The Road Ahead: Heavyweights Waiting

Beat South Africa, and the picture changes again.

Canada and South Africa open the Round of 32 on Sunday, with the winner earning six days to reset before a Round of 16 clash on Saturday, July 4. Waiting there will be no soft landing, just a European-African collision of the highest order: the Netherlands against Morocco.

Both arrive unbeaten at 2-0-1. Both came into the tournament ranked inside FIFA’s top eight. Morocco, seventh in the world, carry the aura of Qatar 2022 semifinalists. The Dutch, eighth, still wear the scars of a penalty shootout defeat to eventual champions Argentina in the quarter-finals of that same tournament.

The Netherlands have been a World Cup constant: hard to beat, harder to finish off.
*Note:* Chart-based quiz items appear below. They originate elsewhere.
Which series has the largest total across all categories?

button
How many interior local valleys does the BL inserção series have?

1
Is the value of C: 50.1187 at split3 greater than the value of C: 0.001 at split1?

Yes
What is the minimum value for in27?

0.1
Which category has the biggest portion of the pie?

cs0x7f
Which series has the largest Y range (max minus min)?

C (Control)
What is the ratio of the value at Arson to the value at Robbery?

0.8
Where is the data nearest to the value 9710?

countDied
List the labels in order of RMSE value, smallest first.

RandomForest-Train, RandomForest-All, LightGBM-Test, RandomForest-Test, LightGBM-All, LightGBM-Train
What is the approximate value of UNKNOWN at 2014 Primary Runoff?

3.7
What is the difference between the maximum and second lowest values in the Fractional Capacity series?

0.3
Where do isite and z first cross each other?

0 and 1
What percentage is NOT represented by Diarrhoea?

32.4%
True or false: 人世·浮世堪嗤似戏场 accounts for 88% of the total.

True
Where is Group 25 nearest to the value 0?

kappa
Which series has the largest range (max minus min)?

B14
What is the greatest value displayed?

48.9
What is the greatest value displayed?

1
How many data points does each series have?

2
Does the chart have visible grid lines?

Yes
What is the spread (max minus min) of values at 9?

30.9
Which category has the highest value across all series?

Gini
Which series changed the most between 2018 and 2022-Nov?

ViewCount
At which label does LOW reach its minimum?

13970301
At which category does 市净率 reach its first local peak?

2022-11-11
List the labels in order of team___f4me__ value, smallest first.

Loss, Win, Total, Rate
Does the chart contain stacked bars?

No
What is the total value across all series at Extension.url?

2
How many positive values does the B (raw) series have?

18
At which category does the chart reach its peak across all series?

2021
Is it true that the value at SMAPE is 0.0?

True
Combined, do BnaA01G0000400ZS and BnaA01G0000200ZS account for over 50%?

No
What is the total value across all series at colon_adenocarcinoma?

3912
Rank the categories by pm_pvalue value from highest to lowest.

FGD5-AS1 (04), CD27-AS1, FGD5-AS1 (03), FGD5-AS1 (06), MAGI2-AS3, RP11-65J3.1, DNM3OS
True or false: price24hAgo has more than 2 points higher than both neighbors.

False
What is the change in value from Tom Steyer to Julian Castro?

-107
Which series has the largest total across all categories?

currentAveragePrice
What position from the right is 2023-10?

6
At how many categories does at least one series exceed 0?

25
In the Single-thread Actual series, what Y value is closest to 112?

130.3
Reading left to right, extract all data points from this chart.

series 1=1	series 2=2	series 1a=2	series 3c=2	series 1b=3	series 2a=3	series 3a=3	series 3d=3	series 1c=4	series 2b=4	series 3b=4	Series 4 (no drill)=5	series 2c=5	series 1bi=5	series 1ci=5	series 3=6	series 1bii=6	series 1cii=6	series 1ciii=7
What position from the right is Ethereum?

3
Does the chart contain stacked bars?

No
They haven’t lost in regulation time on this stage since falling 1-0 to Spain in the 2010 final.

Their form in Group F underlined that pedigree. A 2-2 draw with Japan showed their attacking teeth. A 5-1 demolition of Sweden and a 3-1 win over Tunisia reinforced it.

Morocco have been just as efficient, if in a different register. A 1-1 draw with Brazil in their opener, a cagey 1-0 win over Scotland, then a more open 4-2 victory over Haiti. They manage games, then strike.

Whoever emerges from that tie will be a formidable obstacle for Canada or South Africa. And the gauntlet doesn’t stop there.

At the top of the bracket, the quarter-final likely brings Germany or France. Germany have already wrapped up Group E. France will seal Group I with a result against Norway on Friday. That would set up a Round of 16 clash between the third-ranked French and the 10th-ranked Germans, a meeting that feels more like a final than a first knockout hurdle.

The winner of that war would then be on track to face whoever survives the Canada–South Africa–Netherlands–Morocco gauntlet.

This is the company Canada now keep. Not in theory, not in some distant future, but in the cold reality of a knockout bracket.

One Step Into the Unknown

For now, they stand at the edge of something new.

This World Cup has already delivered a series of firsts: first point, first win, first escape from the group. Each box ticked has shifted the conversation from “can they belong?” to “how far can they go?”

South Africa, battered early and reborn late in Group A, will have something to say about that. They’ve already shown they can survive chaos and punish complacency.

Canada, under Marsch, have made a habit of responding to setbacks with aggression rather than retreat. The loss to Switzerland hurt, but it left them exactly where they needed to be: still alive, still dangerous, still writing new chapters.

Is a knockout-round win next?

“We’re going to focus on the response,” Marsch said after that Swiss defeat. “We’re exactly where we want to be.”

On Sunday, for the first time at a World Cup, Canada find out what that really means.